The project deals with the sensitive issue Female Genital Mutilation and the topic women in center. We firmly believe that education is the solution for fighting against genital mutilation and this can contribute to a social Change. Our plan is to raise awareness for this issue and fight against FGM with a global street art campaign. Lotus invites all artists to create art to raise awareness for FGM.
Please send us a Photo of your artwork to
firstname.lastname@example.org, Thank you!
What is beauty? What is perfection?
The lotus flower is one of the most profound symbols in the world and has always been a symbol of perfection, love and enlightenment in various cultures.
We have chosen this symbol because all of these reasons.
Our aim is to express a critical way of view to get/address another perspective because of the symbol we find that even imperfaction is perfection in nature.
Every 11 seconds, a girl in the world is cut.
Every third girl cut dies as a result of FGM and many suffer a lifetime of both physical and psychological trauma.
1.000.000 cut women in Europe | 200.000.000 affected worldwide (WHO)
With approximately 42%, the sub-Saharan region has the highest rate of illiteracy worldwide.
Mostly this is due to the poor supply of school materials. In many African countries, there is only one school book for 20 to 30 pupils.
Although the use of textbooks is essential in the fight against illiteracy, only 1 % of the education budget is used for school books.
At least 200 million girls and women alive today living in 30 countries have undergone FGM/C
Female genital mutilation/cutting (FGM/C) refers to “all procedures involving partial or total removal of the female external genitalia or other injury to the female genital organs for non-medical reasons.”

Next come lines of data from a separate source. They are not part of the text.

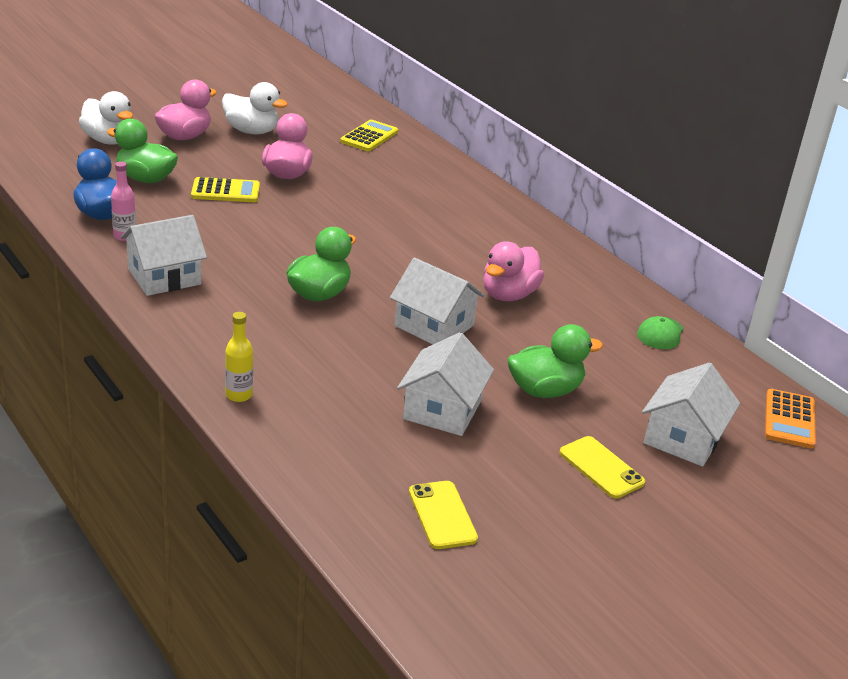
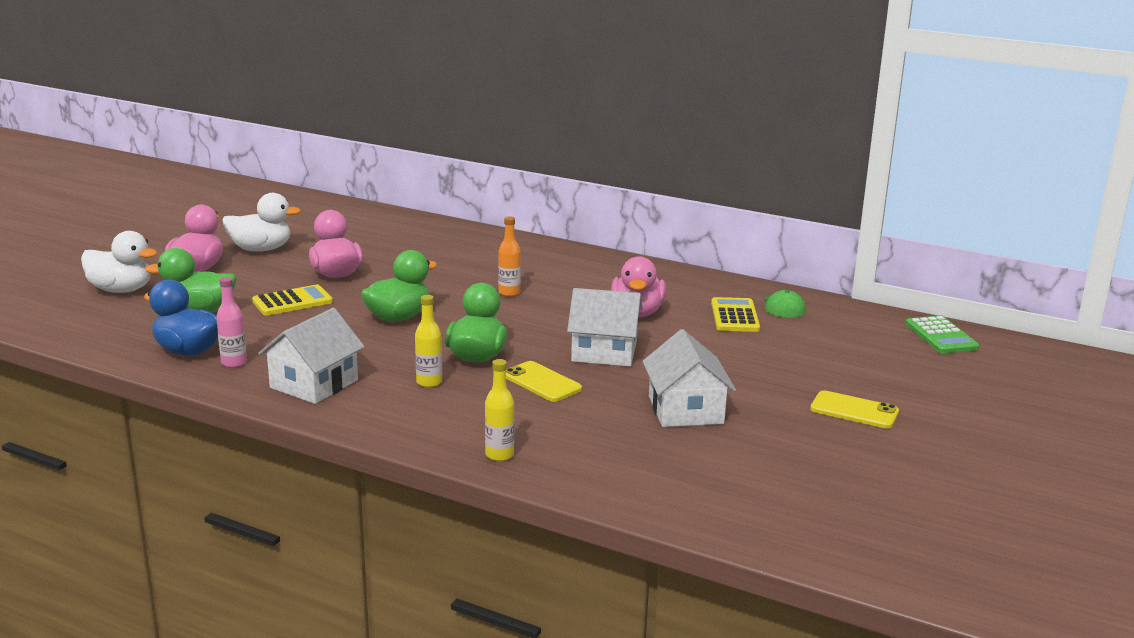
camera: 25 degrees left, 10 degrees down
(254, 306) = (429, 382): none -> yellow bottle
(369, 137) = (378, 229): yellow calculator -> yellow calculator (734, 316)
(414, 238) = (509, 293): none -> orange bottle
(442, 515) = (779, 485): yellow phone -> yellow phone (542, 382)
(545, 390) = (748, 371): green duck -> green duck (398, 317)
(683, 438) = (886, 371): white house -> none
(789, 419) = (941, 336): orange calculator -> green calculator

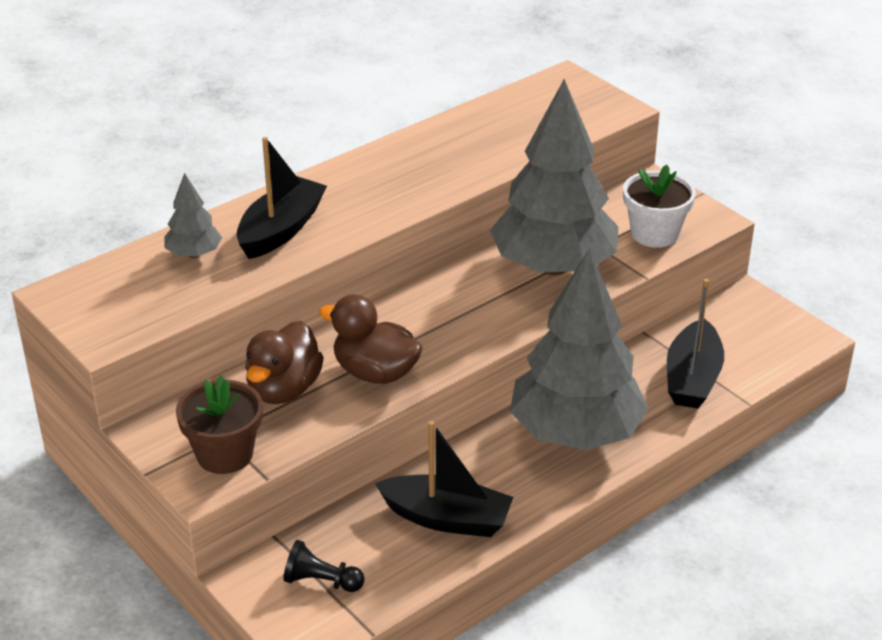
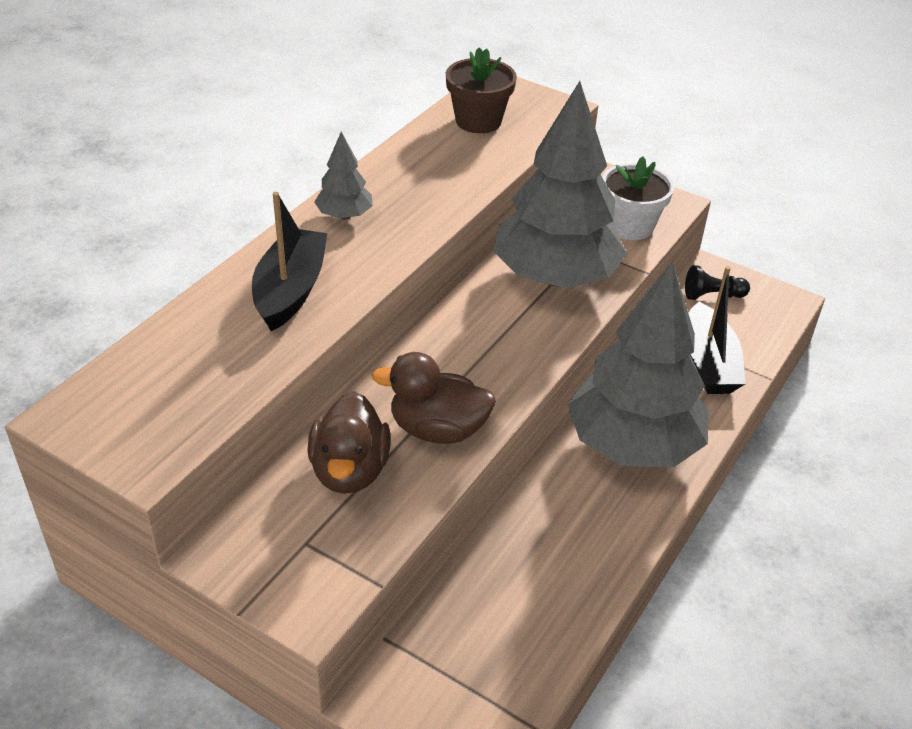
camera: 20 degrees left, 5 degrees up
(194, 254) = (206, 337): grey tree -> grey tree (344, 215)
(224, 454) = (320, 566): brown flower pot -> brown flower pot (478, 121)
(321, 581) = (461, 682): black pawn -> black pawn (712, 295)
(446, 518) = (555, 571): black boat -> none

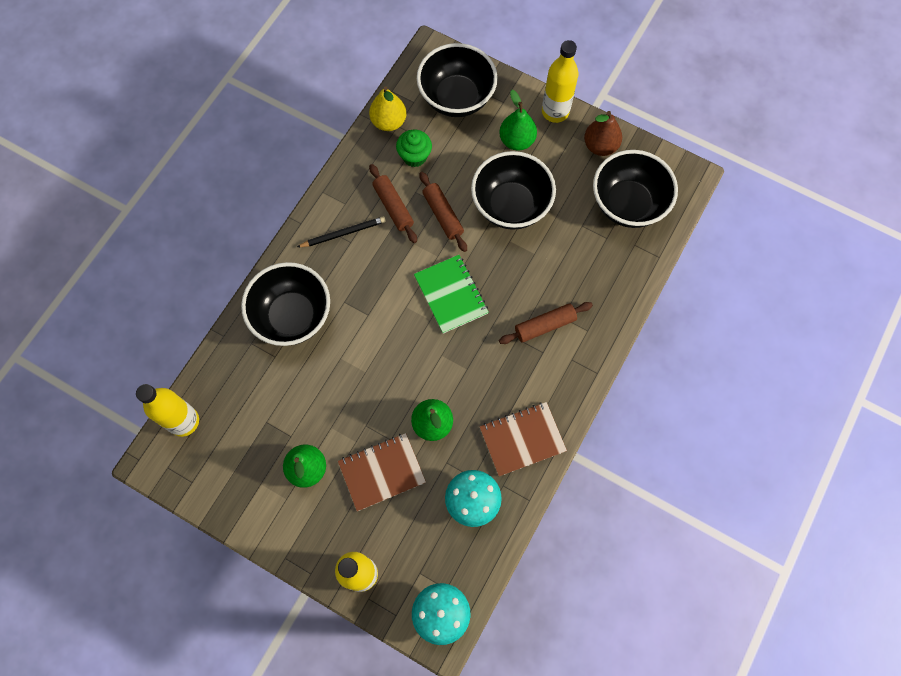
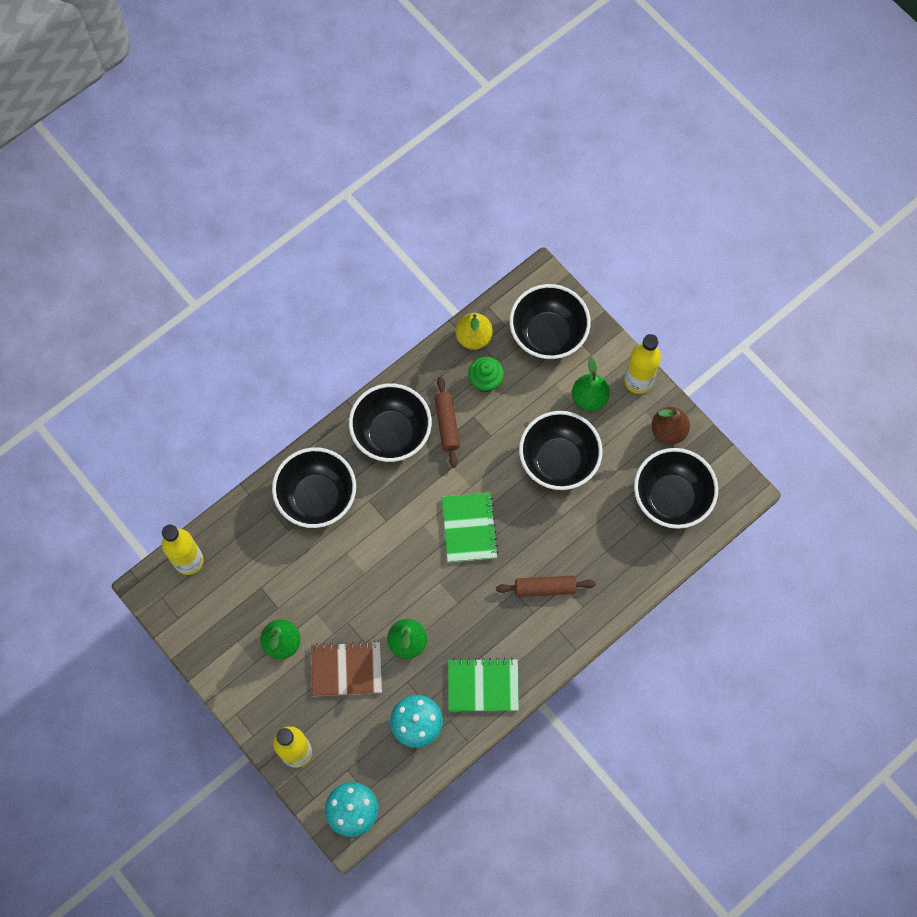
camera: 20 degrees right, 0 degrees up
(343, 233) = (391, 434): black pencil -> black bowl
(442, 215) = (490, 448): brown rolling pin -> none
(522, 439) = (483, 685): brown notebook -> green notebook

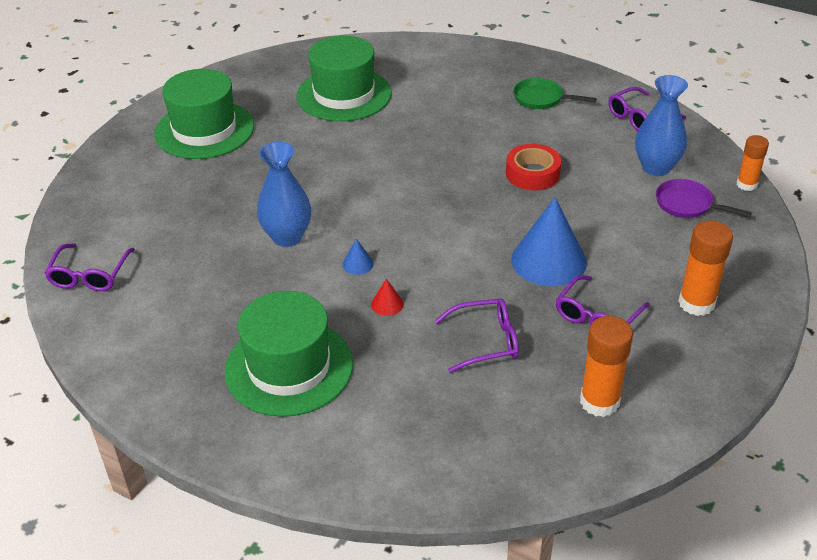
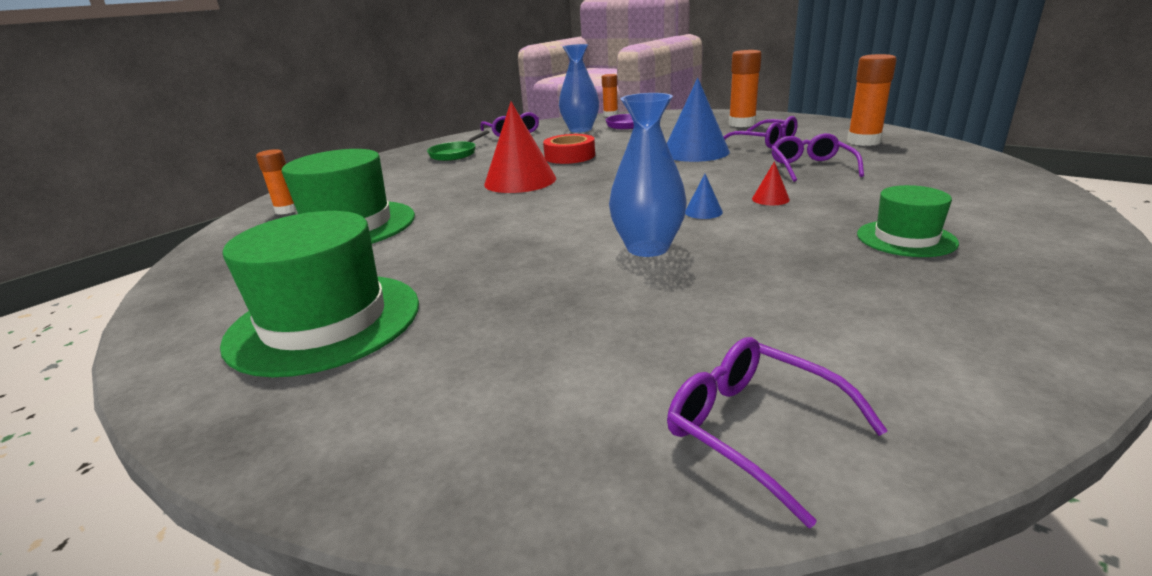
camera: 80 degrees left, 15 degrees down
(90, 275) = (755, 430): purple glasses -> purple glasses turned 150 degrees counterclockwise
(289, 367) = (906, 238): green hat -> green hat, size x0.55
(380, 56) = (287, 210): none -> orange glue stick
(448, 155) = (520, 181): none -> red cone

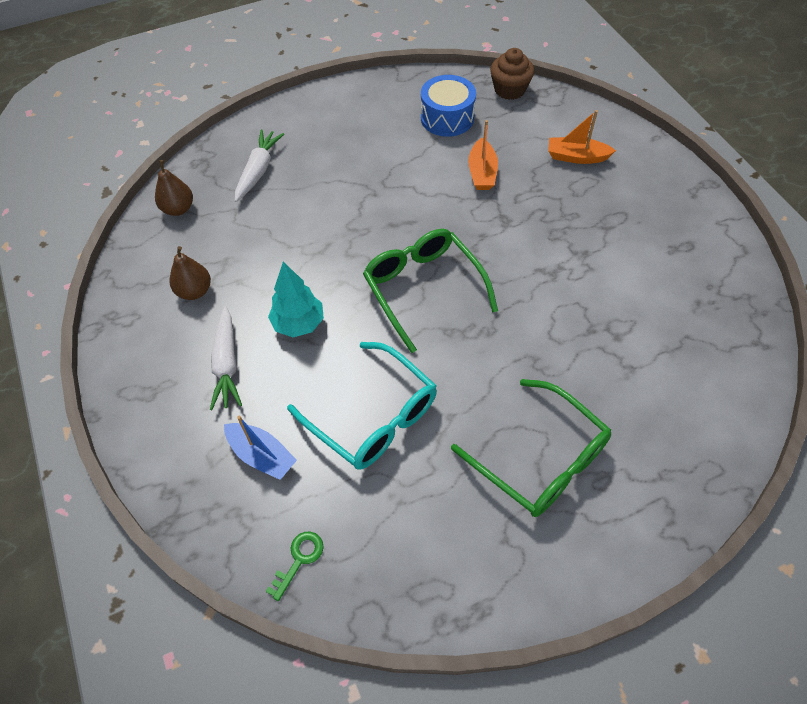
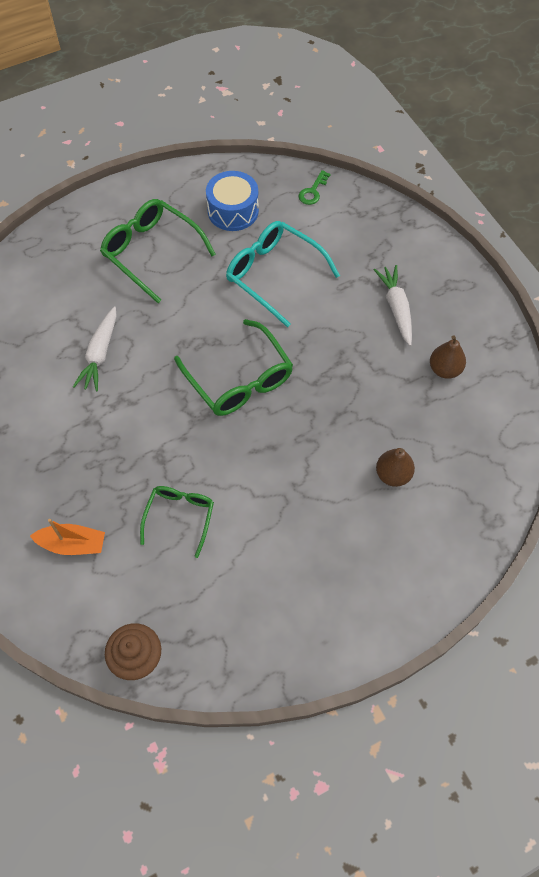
camera: 175 degrees right, 5 degrees up
(178, 209) = (493, 458): brown pear -> brown pear (393, 475)
(258, 170) = (424, 511): white carrot -> white carrot (100, 354)
(262, 455) = (351, 246): blue boat -> none
(299, 324) = (345, 343): turquoise tree -> none
(447, 118) = (217, 602): blue drum -> blue drum (233, 211)
(482, 173) = (179, 517): orange boat -> green glasses

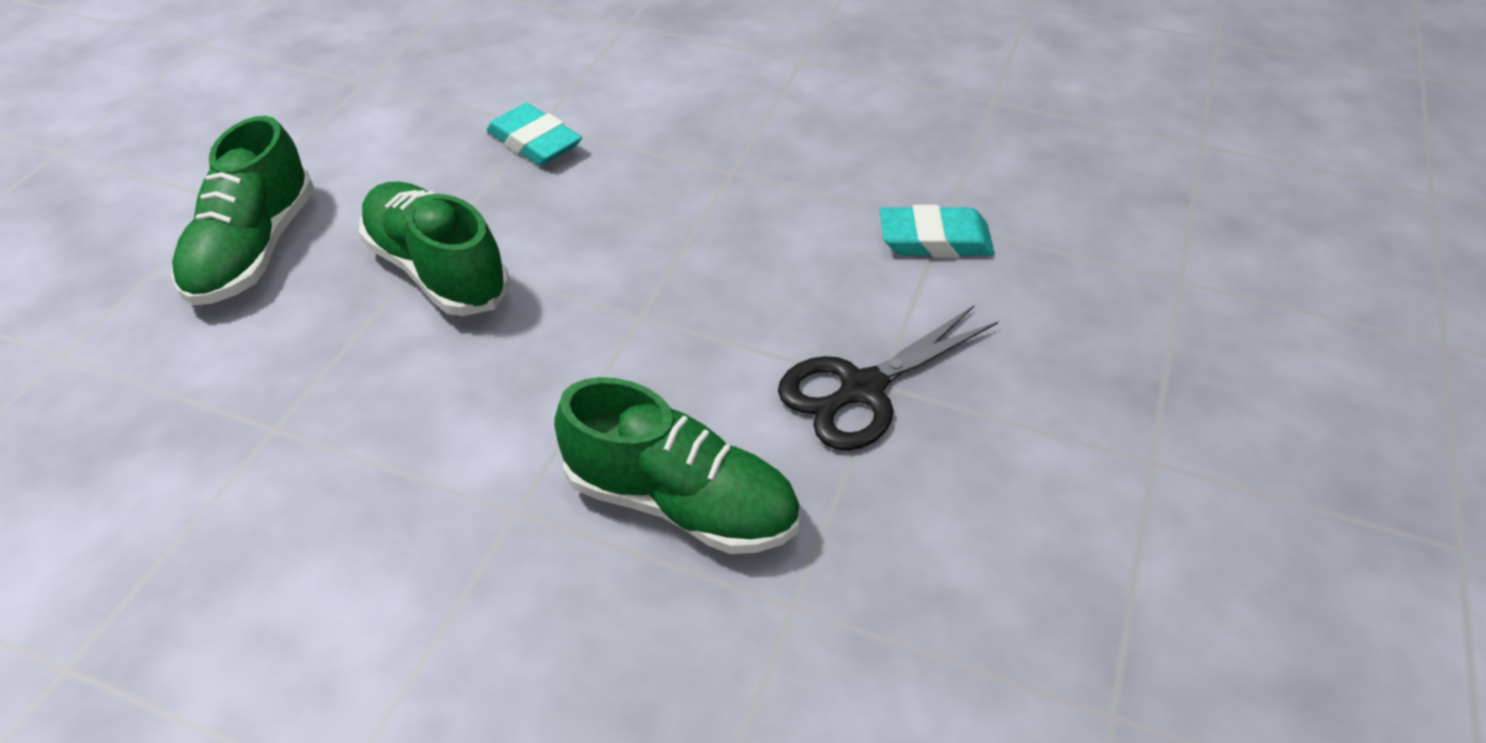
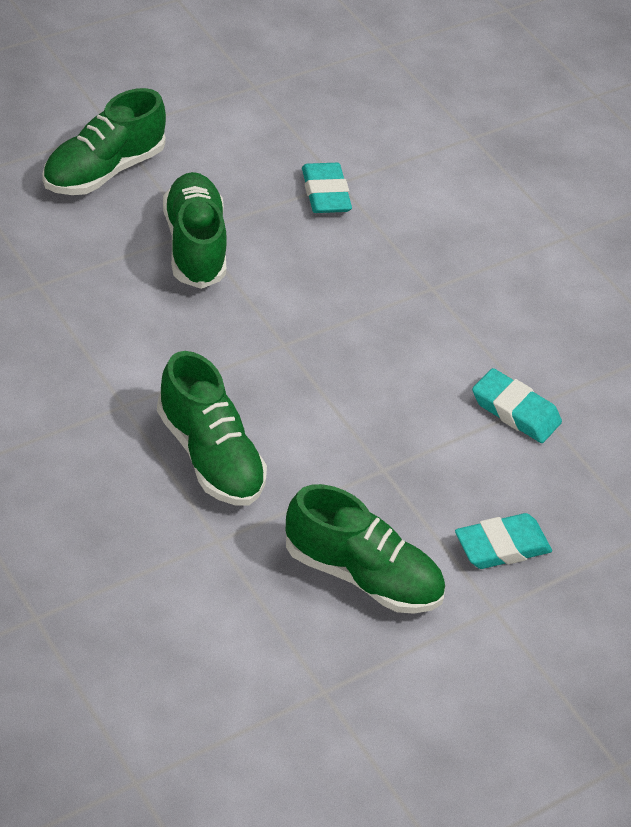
camera: 30 degrees right, 0 degrees up
(862, 389) = (369, 465): black scissors -> none
(990, 525) = (362, 575): none -> green shoe
(1080, 386) = (502, 546): none -> turquoise eraser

FGM/C is a violation of girls’ and women’s human rights. While the exact number of girls and women worldwide who have undergone FGM/C remains unknown, at least 200 million girls and women have been cut in 30 countries with representative data on prevalence. However, the majority of girls and women in most countries with available data think FGM/C should end and there has been an overall decline in the prevalence of the practice over the last three decades, but not all countries have made progress and the pace of decline has been uneven.
The World Health Organization (WHO) classified FGM/C into four broad categories in 1995 and again in 2007:
Type I: Partial or total removal of the clitoris and/or the prepuce.
Type II: Partial or total removal of the clitoris and labia minora, with or without excision of the labia majora.
Type III: Narrowing of the vaginal orifice by cutting and bringing together the labia minora and/or the labia majora to create a type of seal, with or without excision of the clitoris. In most instances, the cut edges of the labia are stitched together, which is referred to as ‘infibulation’.
Type IV: All other harmful procedures to the female genitalia for non-medical purposes, for example: pricking, piercing, incising, scraping and cauterization.